The second interesting element of TikTok’s interaction design is the efficient use of gesture design. This means users are somewhat restricted in the amount of movements or gestures that can be captured on the platform. While this might seem like a liability, it in fact creates a more reliable playground for users to play on as the limited number of movements reduces the chance for errors when uploading or editing video content.

Lastly, TikTok’s use of immersive design is another unique element in its construction whereby users cannot choose the next video they view. Instead, TikTok plays the most popular content in-full based on a user’s viewing habits, recommendations, and an internal algorithm designed to show users content they’re most interested in. The capacity to reduce video-hopping that occurs on other platforms results in a total immersive experience that keeps the user guessing as to what video content they may view next.

TikTok also breaks the mold when it comes to system and modularity. System and modular essentially function in concert with the design portion of the show, and TikTok’s algorithms also inform the modules used in the platform’s construction. The capability to shoot, edit, publish, and view videos are made of their own unique modules that more or less share data and information to inform each other — what you produce informs what you are suggested to view:

“The technology of recommending videos is also the consequence of modularity. What you watch in the next video is decided by different algorithm modules such as the content of the video that you like, the amount of video comment, the amount of forwarding.”

This synchronicity of production and consumption is part of what makes the app such a unicorn in the app development space.

Understanding the UX of TikTok

If all this wasn’t enough to truly make TikTok such a forward-thinking outfit in the app development space, then the UX of TikTok would have put the platform over the top. The developers of the app had a keen understanding of the behavioral psychology of their ideal demographic, not to mention the ways in which human beings at large want to interact with their media.

For example, take Hick’s Law, which essentially says the more choices users have, the harder it is for them to make one. Couple that with the similar notion that it’s easy to convince people to do something if you make it as simple as possible, and you have a strong philosophical foundation on which to design your app.

A recent article in UX Planet described how TikTok embodies this idea in each stage of the user’s journey, from creating an account to publishing content:

“The registration process is quick and easy. You have to provide your birthday, phone or email and confirm it. One task per step is a common solution because users perceive a complicated task easier to complete if it’s split into smaller ones…”

The same ease of use is evident in scrolling your TikTok feed: “TikTok’s designers have made slick and easy navigation. The content takes the whole viewport. The secondary content like creator’s name, description, music, and reactions icons (like, share, comment) are nicely positioned in the thumb access zone.”

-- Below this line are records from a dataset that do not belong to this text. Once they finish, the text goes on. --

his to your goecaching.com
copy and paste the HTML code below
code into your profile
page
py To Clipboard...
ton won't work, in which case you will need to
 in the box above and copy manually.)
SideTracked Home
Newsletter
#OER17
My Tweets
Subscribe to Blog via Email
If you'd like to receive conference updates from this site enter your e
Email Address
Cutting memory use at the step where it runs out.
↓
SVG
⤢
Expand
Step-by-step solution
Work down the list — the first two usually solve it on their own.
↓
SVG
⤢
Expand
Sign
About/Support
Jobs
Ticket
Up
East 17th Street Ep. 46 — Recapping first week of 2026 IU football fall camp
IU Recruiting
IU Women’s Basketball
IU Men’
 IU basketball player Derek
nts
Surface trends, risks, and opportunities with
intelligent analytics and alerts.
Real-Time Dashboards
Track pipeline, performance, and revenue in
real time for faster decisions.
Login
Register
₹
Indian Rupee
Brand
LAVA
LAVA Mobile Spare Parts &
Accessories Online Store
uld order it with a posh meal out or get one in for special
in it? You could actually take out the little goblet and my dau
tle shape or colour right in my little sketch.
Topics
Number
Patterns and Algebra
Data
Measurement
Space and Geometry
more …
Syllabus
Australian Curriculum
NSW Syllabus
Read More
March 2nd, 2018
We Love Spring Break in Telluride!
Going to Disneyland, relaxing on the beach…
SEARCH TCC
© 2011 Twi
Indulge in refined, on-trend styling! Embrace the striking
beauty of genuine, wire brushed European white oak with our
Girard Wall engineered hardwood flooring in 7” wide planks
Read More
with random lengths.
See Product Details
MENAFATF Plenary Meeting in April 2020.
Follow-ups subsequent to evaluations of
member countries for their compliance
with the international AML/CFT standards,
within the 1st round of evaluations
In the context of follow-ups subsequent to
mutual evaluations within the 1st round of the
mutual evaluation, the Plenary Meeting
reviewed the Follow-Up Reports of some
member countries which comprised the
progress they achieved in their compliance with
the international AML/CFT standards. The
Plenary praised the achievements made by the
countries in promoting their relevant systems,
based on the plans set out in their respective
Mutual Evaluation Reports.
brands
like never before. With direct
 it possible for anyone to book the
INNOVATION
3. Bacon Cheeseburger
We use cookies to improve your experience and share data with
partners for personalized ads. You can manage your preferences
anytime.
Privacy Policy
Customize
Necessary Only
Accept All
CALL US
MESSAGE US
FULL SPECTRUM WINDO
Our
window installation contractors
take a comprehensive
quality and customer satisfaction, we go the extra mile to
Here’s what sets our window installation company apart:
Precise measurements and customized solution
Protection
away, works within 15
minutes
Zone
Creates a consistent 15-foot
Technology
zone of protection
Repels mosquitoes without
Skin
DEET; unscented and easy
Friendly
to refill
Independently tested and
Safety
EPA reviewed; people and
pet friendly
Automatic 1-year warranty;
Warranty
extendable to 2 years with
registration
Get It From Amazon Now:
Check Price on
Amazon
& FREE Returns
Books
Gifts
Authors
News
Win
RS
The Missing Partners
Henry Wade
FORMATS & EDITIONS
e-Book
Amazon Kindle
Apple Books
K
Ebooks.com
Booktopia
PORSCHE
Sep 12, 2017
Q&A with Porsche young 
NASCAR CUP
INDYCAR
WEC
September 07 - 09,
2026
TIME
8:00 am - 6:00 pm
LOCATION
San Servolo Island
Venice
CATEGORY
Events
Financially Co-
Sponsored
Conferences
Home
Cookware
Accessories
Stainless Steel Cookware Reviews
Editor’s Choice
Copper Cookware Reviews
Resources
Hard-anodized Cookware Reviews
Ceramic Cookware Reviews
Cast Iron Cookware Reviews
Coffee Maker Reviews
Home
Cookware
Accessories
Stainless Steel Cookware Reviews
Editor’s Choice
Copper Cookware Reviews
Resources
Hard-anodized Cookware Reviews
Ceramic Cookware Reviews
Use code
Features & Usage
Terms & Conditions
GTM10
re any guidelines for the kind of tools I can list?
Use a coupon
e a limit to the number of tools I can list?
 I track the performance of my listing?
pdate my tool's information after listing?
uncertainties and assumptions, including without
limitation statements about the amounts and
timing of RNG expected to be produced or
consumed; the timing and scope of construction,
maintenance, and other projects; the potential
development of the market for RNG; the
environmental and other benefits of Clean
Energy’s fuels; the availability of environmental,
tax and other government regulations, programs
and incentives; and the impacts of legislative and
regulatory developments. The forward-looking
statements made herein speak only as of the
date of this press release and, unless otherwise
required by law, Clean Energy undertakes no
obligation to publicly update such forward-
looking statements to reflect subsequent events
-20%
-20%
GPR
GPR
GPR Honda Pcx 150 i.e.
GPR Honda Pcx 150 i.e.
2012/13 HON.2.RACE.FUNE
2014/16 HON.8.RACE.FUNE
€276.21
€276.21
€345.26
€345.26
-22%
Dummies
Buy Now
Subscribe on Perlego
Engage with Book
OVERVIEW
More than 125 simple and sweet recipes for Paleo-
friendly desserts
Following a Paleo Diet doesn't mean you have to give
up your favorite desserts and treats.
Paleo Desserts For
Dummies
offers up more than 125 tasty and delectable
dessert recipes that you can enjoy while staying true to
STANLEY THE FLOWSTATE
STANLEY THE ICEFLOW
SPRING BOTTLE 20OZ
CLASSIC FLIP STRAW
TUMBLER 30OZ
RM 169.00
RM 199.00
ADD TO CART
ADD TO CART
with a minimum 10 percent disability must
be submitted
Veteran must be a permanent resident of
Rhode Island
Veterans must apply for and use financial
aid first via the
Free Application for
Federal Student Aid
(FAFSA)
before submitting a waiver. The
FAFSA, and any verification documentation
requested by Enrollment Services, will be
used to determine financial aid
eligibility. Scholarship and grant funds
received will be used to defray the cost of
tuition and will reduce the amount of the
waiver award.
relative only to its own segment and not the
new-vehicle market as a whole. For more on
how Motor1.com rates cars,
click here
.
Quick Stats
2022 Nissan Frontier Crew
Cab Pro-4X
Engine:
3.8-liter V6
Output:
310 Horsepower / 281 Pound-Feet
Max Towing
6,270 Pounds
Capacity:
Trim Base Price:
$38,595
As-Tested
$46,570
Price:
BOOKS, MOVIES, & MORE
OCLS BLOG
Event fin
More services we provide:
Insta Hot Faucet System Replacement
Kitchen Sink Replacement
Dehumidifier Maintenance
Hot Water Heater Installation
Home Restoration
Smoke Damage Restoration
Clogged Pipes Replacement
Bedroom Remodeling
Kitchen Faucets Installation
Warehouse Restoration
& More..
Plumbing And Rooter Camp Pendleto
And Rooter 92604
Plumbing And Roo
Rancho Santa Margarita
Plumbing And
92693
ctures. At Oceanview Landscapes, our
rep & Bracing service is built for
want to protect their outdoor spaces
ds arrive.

And for content creators? More easy passage: “Creating TikTok video is easy as the rest of the app. Make a video or upload it, add music from the library, add filters or effects, and you’re ready to go. After you uploaded the video, the notification at the top of the screen provides you multiple ways to share your new video.”

The lesson for today’s developers with TikTok is not the innovation and ingenuity developers took in creating it, but how can you build on that innovation, take those lessons, and parlay this progressive, creative thinking into the next app that gives TikTok a run for its money.